This plug-in system works really well, adding effects as new layers so that you can control their opacity, blend mode and masking. Here’s how it works.
01 Our start shot
This is a RAW file shot on a Fujifilm X30. The colour palette is nice enough but too subdued, and the picture lacks atmosphere. It definitely needs a little work to bring it to life.

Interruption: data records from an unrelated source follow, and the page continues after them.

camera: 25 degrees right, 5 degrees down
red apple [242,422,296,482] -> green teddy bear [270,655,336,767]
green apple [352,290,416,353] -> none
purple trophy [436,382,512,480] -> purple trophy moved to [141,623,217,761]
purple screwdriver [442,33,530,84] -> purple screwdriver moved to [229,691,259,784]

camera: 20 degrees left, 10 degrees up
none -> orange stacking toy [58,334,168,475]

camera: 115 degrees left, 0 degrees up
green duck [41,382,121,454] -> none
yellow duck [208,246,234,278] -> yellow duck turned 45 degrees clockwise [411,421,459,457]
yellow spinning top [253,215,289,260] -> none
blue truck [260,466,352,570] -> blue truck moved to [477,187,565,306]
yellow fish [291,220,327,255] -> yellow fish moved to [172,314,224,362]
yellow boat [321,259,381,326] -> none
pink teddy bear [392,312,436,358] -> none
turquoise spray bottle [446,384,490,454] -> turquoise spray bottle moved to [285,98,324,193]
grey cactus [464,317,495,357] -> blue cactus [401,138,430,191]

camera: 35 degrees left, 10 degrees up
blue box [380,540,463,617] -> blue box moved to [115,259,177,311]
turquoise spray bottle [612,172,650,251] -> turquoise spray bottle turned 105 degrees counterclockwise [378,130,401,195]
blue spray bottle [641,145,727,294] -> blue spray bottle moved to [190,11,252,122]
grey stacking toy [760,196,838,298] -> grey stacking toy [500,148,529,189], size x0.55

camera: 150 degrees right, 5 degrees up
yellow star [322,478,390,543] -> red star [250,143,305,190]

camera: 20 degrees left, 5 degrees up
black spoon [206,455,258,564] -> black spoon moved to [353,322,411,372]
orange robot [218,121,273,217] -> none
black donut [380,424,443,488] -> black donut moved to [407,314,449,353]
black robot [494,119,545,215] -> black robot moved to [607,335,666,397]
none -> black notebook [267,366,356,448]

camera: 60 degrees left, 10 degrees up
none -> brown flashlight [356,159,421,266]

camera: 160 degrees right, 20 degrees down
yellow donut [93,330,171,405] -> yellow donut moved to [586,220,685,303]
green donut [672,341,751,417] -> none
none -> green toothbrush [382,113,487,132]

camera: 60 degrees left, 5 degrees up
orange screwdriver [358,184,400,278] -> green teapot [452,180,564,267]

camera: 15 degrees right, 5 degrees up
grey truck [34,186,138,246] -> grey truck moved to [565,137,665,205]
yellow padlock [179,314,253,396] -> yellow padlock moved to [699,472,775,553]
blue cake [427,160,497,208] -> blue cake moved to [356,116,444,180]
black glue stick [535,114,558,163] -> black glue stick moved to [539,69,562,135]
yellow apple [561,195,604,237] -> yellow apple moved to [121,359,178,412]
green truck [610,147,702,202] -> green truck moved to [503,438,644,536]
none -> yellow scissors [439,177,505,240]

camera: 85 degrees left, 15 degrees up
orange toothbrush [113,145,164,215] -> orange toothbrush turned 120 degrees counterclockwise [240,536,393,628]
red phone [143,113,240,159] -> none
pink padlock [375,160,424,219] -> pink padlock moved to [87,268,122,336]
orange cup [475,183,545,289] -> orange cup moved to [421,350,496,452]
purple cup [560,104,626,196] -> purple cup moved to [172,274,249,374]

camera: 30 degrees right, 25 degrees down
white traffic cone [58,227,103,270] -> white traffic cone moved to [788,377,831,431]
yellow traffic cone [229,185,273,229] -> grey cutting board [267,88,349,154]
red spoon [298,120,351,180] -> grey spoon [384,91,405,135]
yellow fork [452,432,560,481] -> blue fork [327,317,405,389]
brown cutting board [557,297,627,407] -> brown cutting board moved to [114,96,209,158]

02 Luminar’s Dark Moon preset
Rather than adding filters manually, we’ve just skimmed through Luminar’s effects presets to find a good ‘look’ as a starting point. It’s not pure laziness on our part – often, you see ideas and effects you just wouldn’t have thought of. This Dark Moon preset in the Travel category gives our picture a nice, brooding intensity and really makes those colours pop.
03 Choosing a plug-in
We’ve made a couple of manual tweaks to the filters, but the real work is going to be done by MacPhun’s Creative Kit plug-ins. These are accessed via a new icon on the right side of the screen in the shape of a jigsaw piece, not an amoeba, as we first thought. Be aware that this is only visible if you’re running Luminar as a standalone app. If you’re running it as a plug-in, this option is not available. Let’s try FX Photo Studio…
04 FX Photo Studio frames
FX Photo Studio has been around for a while and some might see it as the poor relation amongst MacPhun’s plug-ins because of its often wild-looking effects and minimal control. It does have some handy features, though, including a selection of photo frames. This worked brilliantly for us, but only once. After that, our images went wrong with what looks like an aspect ratio problem and a weird striping effect. Hey ho. You might have better luck.
05 FX Photo Studio Ancient Canvas effect
The other effects seem to work fine. We like this one, ‘Ancient Canvas’ – it adds a strong vignette, even more richness and depth and a subtle texture. There’s nothing else to do here, so we just hit the Apply button, top left, to add the effect and return to Luminar.
06 Our new effect layer
Now we can see what Luminar has done. This Ancient Canvas effect has been added as a new layer above our original adjustments. We can still go back to these and make further changes if we need to, though at the moment anything we don’t do won’t be visible because it will be obscured by the new layer.
07 Blend mode and opacity
It doesn’t have to be this way, of course. We can make our new layer interact with the existing adjustments in all sorts of ways. For example, we can change the blend mode to Hard Light to push the contrast even higher, and reduce the opacity to control the strength. We could also use the masking tools for even more control, but we’ll save that for another time.
08 Adjustments in Tonality
So let’s try another plug-in. This time we’re using Tonality because it has some nice border and texture effects (hint: to retain full colour in Tonality, open the Color Filter panel and push the Saturation sliders up).
09 The finished image
And here’s the result. Our new effect is on another layer above the other two, currently set to 100% opacity and Normal blend mode.
Luminar doesn’t yet offer all the features and tools in the MacPhun Creative Kit, so Luminar 1.2’s plug-in support could prove really useful to people who have both. Tonality offers some really nice analog effects, both in black and white and colour, Intensify is handy for fans of supercharged HDR looks, and Snapheal and Noiseless offer quick and simple fixes for unwanted objects and high-ISO noise respectively.